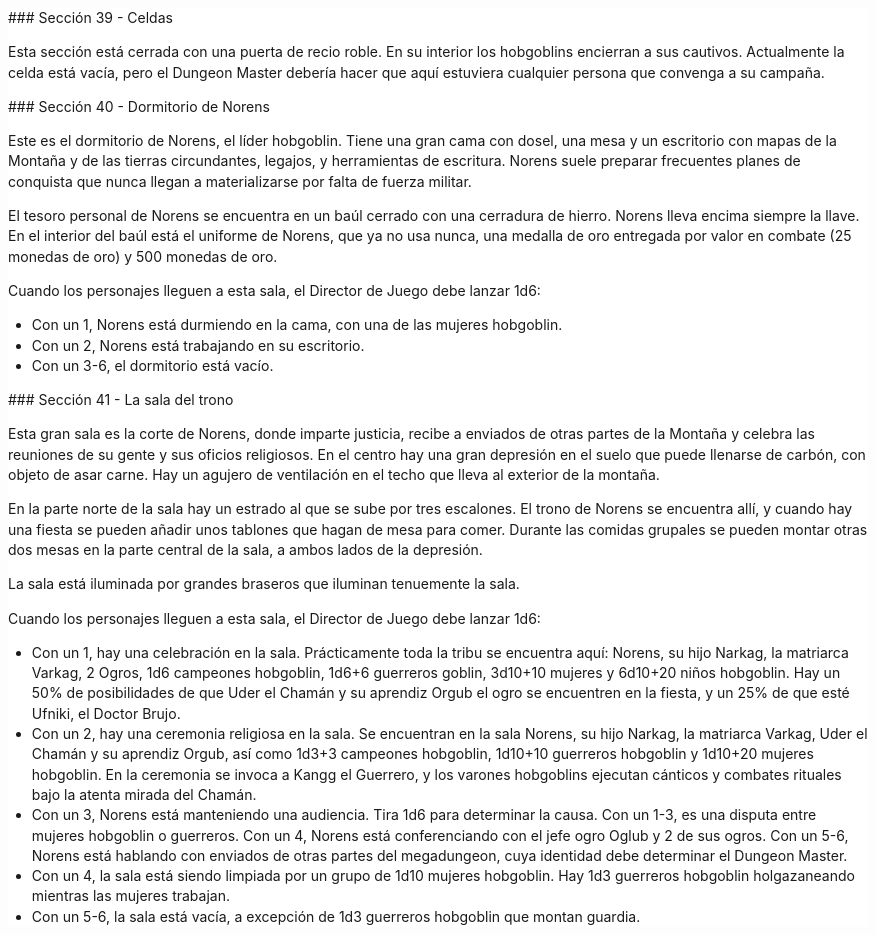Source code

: ### Sección 39 - Celdas

Esta sección está cerrada con una puerta de recio roble. En su interior los hobgoblins encierran a sus cautivos. Actualmente la celda está vacía, pero el Dungeon Master debería hacer que aquí estuviera cualquier persona que convenga a su campaña.

### Sección 40 - Dormitorio de Norens

Este es el dormitorio de Norens, el líder hobgoblin. Tiene una gran cama con dosel, una mesa y un escritorio con mapas de la Montaña y de las tierras circundantes, legajos, y herramientas de escritura. Norens suele preparar frecuentes planes de conquista que nunca llegan a materializarse por falta de fuerza militar.

El tesoro personal de Norens se encuentra en un baúl cerrado con una cerradura de hierro. Norens lleva encima siempre la llave. En el interior del baúl está el uniforme de Norens, que ya no usa nunca, una medalla de oro entregada por valor en combate (25 monedas de oro) y 500 monedas de oro.

Cuando los personajes lleguen a esta sala, el Director de Juego debe lanzar 1d6:

- Con un 1, Norens está durmiendo en la cama, con una de las mujeres hobgoblin.
- Con un 2, Norens está trabajando en su escritorio.
- Con un 3-6, el dormitorio está vacío.

### Sección 41 - La sala del trono

Esta gran sala es la corte de Norens, donde imparte justicia, recibe a enviados de otras partes de la Montaña y celebra las reuniones de su gente y sus oficios religiosos. En el centro hay una gran depresión en el suelo que puede llenarse de carbón, con objeto de asar carne. Hay un agujero de ventilación en el techo que lleva al exterior de la montaña.

En la parte norte de la sala hay un estrado al que se sube por tres escalones. El trono de Norens se encuentra allí, y cuando hay una fiesta se pueden añadir unos tablones que hagan de mesa para comer. Durante las comidas grupales se pueden montar otras dos mesas en la parte central de la sala, a ambos lados de la depresión.

La sala está iluminada por grandes braseros que iluminan tenuemente la sala.

Cuando los personajes lleguen a esta sala, el Director de Juego debe lanzar 1d6:

- Con un 1, hay una celebración en la sala. Prácticamente toda la tribu se encuentra aquí: Norens, su hijo Narkag, la matriarca Varkag, 2 Ogros, 1d6 campeones hobgoblin, 1d6+6 guerreros goblin, 3d10+10 mujeres y 6d10+20 niños hobgoblin. Hay un 50% de posibilidades de que Uder el Chamán y su aprendiz Orgub el ogro se encuentren en la fiesta, y un 25% de que esté Ufniki, el Doctor Brujo. 
- Con un 2, hay una ceremonia religiosa en la sala. Se encuentran en la sala Norens, su hijo Narkag, la matriarca Varkag, Uder el Chamán y su aprendiz Orgub, así como 1d3+3 campeones hobgoblin, 1d10+10 guerreros hobgoblin y 1d10+20 mujeres hobgoblin. En la ceremonia se invoca a Kangg el Guerrero, y los varones hobgoblins ejecutan cánticos y combates rituales bajo la atenta mirada del Chamán.
- Con un 3, Norens está manteniendo una audiencia. Tira 1d6 para determinar la causa. Con un 1-3, es una disputa entre mujeres hobgoblin o guerreros. Con un 4, Norens está conferenciando con el jefe ogro Oglub y 2 de sus ogros. Con un 5-6, Norens está hablando con enviados de otras partes del megadungeon, cuya identidad debe determinar el Dungeon Master.
- Con un 4, la sala está siendo limpiada por un grupo de 1d10 mujeres hobgoblin. Hay 1d3 guerreros hobgoblin holgazaneando mientras las mujeres trabajan.
- Con un 5-6, la sala está vacía, a excepción de 1d3 guerreros hobgoblin que montan guardia.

TASK GOAL ::
Transcribe the lines above word for word, omitting the picture.

RESULT BELOW ::
Source code

: ### Sección 39 - Celdas

Esta sección está cerrada con una puerta de recio roble. En su interior los hobgoblins encierran a sus cautivos. Actualmente la celda está vacía, pero el Dungeon Master debería hacer que aquí estuviera cualquier persona que convenga a su campaña.

### Sección 40 - Dormitorio de Norens

Este es el dormitorio de Norens, el líder hobgoblin. Tiene una gran cama con dosel, una mesa y un escritorio con mapas de la Montaña y de las tierras circundantes, legajos, y herramientas de escritura. Norens suele preparar frecuentes planes de conquista que nunca llegan a materializarse por falta de fuerza militar.

El tesoro personal de Norens se encuentra en un baúl cerrado con una cerradura de hierro. Norens lleva encima siempre la llave. En el interior del baúl está el uniforme de Norens, que ya no usa nunca, una medalla de oro entregada por valor en combate (25 monedas de oro) y 500 monedas de oro.

Cuando los personajes lleguen a esta sala, el Director de Juego debe lanzar 1d6:

- Con un 1, Norens está durmiendo en la cama, con una de las mujeres hobgoblin.
- Con un 2, Norens está trabajando en su escritorio.
- Con un 3-6, el dormitorio está vacío.

### Sección 41 - La sala del trono

Esta gran sala es la corte de Norens, donde imparte justicia, recibe a enviados de otras partes de la Montaña y celebra las reuniones de su gente y sus oficios religiosos. En el centro hay una gran depresión en el suelo que puede llenarse de carbón, con objeto de asar carne. Hay un agujero de ventilación en el techo que lleva al exterior de la montaña.

En la parte norte de la sala hay un estrado al que se sube por tres escalones. El trono de Norens se encuentra allí, y cuando hay una fiesta se pueden añadir unos tablones que hagan de mesa para comer. Durante las comidas grupales se pueden montar otras dos mesas en la parte central de la sala, a ambos lados de la depresión.

La sala está iluminada por grandes braseros que iluminan tenuemente la sala.

Cuando los personajes lleguen a esta sala, el Director de Juego debe lanzar 1d6:

- Con un 1, hay una celebración en la sala. Prácticamente toda la tribu se encuentra aquí: Norens, su hijo Narkag, la matriarca Varkag, 2 Ogros, 1d6 campeones hobgoblin, 1d6+6 guerreros goblin, 3d10+10 mujeres y 6d10+20 niños hobgoblin. Hay un 50% de posibilidades de que Uder el Chamán y su aprendiz Orgub el ogro se encuentren en la fiesta, y un 25% de que esté Ufniki, el Doctor Brujo. 
- Con un 2, hay una ceremonia religiosa en la sala. Se encuentran en la sala Norens, su hijo Narkag, la matriarca Varkag, Uder el Chamán y su aprendiz Orgub, así como 1d3+3 campeones hobgoblin, 1d10+10 guerreros hobgoblin y 1d10+20 mujeres hobgoblin. En la ceremonia se invoca a Kangg el Guerrero, y los varones hobgoblins ejecutan cánticos y combates rituales bajo la atenta mirada del Chamán.
- Con un 3, Norens está manteniendo una audiencia. Tira 1d6 para determinar la causa. Con un 1-3, es una disputa entre mujeres hobgoblin o guerreros. Con un 4, Norens está conferenciando con el jefe ogro Oglub y 2 de sus ogros. Con un 5-6, Norens está hablando con enviados de otras partes del megadungeon, cuya identidad debe determinar el Dungeon Master.
- Con un 4, la sala está siendo limpiada por un grupo de 1d10 mujeres hobgoblin. Hay 1d3 guerreros hobgoblin holgazaneando mientras las mujeres trabajan.
- Con un 5-6, la sala está vacía, a excepción de 1d3 guerreros hobgoblin que montan guardia.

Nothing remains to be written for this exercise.